What Is an Entrapment Defense?


Entrapment is a possible defense to many types of crimes.  The defense consists of the argument that the crime originated with law enforcement officials or someone acting at the direction of law enforcement and that the person charged would not have committed the crime absent the influence of law enforcement.  When law enforcement merely provides the opportunity for a person to commit a crime, this is not enough to show that the person charged was entrapped into committing the crime. The person charged must be induced or lured into committing the crime by law enforcement. ] A lack of similar offenses in the accused person’s criminal history helps in showing inducement by law enforcement.

What Types of Crimes Might Be Defended with an Entrapment Defense?

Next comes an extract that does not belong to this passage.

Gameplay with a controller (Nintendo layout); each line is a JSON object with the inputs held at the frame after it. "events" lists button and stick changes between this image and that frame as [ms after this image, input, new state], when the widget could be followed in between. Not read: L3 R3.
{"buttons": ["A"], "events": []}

Entrapment is a possible defense to any crime, but there are certain crimes that often lend themselves to this defense. Crimes that arise out of “sting” operations where undercover officers pose as sex workers in cases where people are charged with sexual exploitation (formerly patronizing a prostitute) or where undercover officers pose online as underage person conversing with someone about sex are good examples of cases where there may be an entrapment defense.  

Other cases where entrapment may be a defense are drug cases where an informant is acting at the direction of law enforcement in setting up drug transactions or child pornography cases where law enforcement is involved suggesting to a target that they can provide images to that person.

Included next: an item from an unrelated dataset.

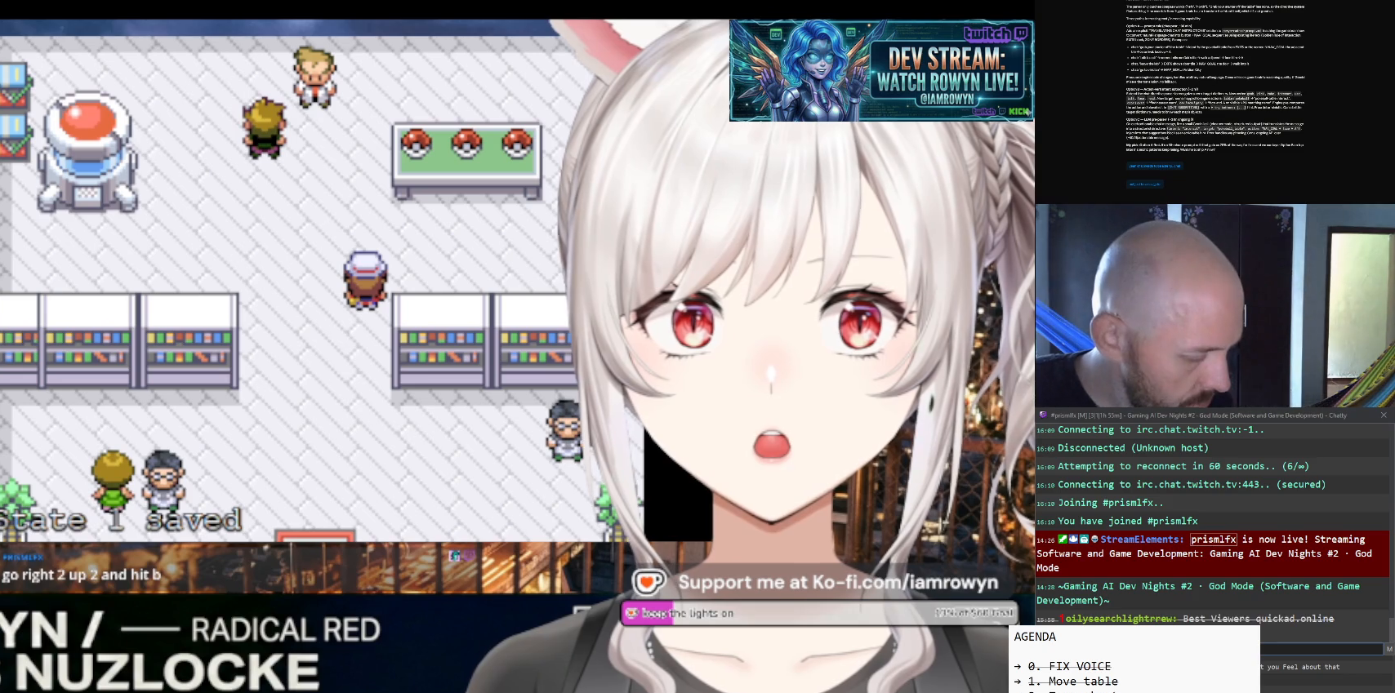
{"buttons": ["A"], "events": []}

What Is a Sentencing Entrapment Defense?

Sentencing entrapment is an argument that, although the accused person committed the offense, law enforcement acted in ways to induce the accused person to commit a much more serious offense than they would have committed without the influence and inducement by law enforcement. Examples of this are drug cases in which an informant (acting at the direction of law enforcement) proposes larger and larger drug deals with the accused person or where the informant suggests the accused person should have safety concerns and induces them to bring a firearm to a drug deal, which the accused would not otherwise have done on their own.

Can a Private Citizen Engage in Entrapment?

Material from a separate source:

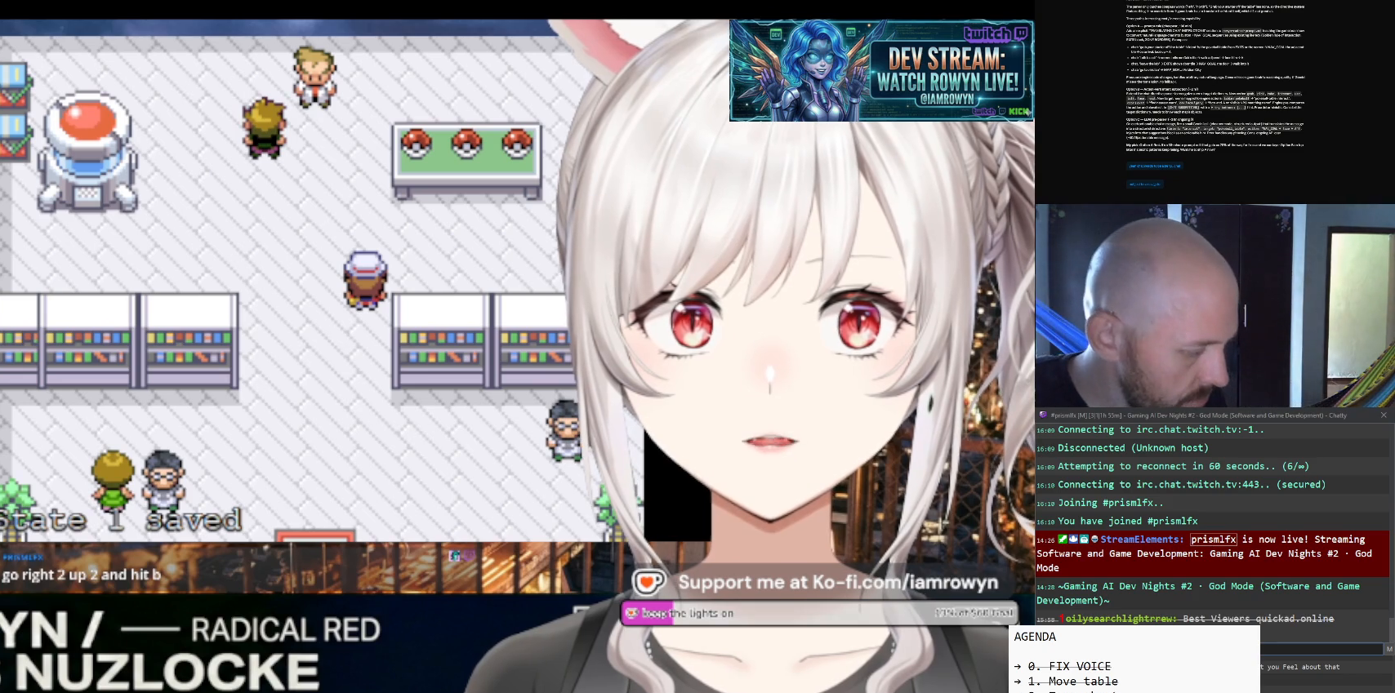
{"buttons": ["A"], "events": []}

An entrapment defense is not available when a private citizen acting on their own induces another person to commit a crime. Entrapment is only a defense when law enforcement works with someone outside of law enforcement who is acting at the direction of authorities in inducing the accused to commit a crime or law enforcement on their own induces the accused to commit a crime.

Barriers to Bringing an Entrapment Defense

It is not enough for law enforcement to simply provide a person with an opportunity to commit a crime, law enforcement must be involved in inducing or luring a person to commit a crime the accused would not otherwise have committed in order for an entrapment defense to be available.  It is best if the accused has no prior criminal convictions, or no prior similar convictions, to show that without the influence of law enforcement, the accused never would have committed the crime on their own.

DISCLAIMER: This post is intended to share my perspective, insights and some general information on various aspects of criminal cases. It is not legal advice and is not intended to substitute for legal advice. You should consult an attorney to obtain legal advice for your individual situation and case.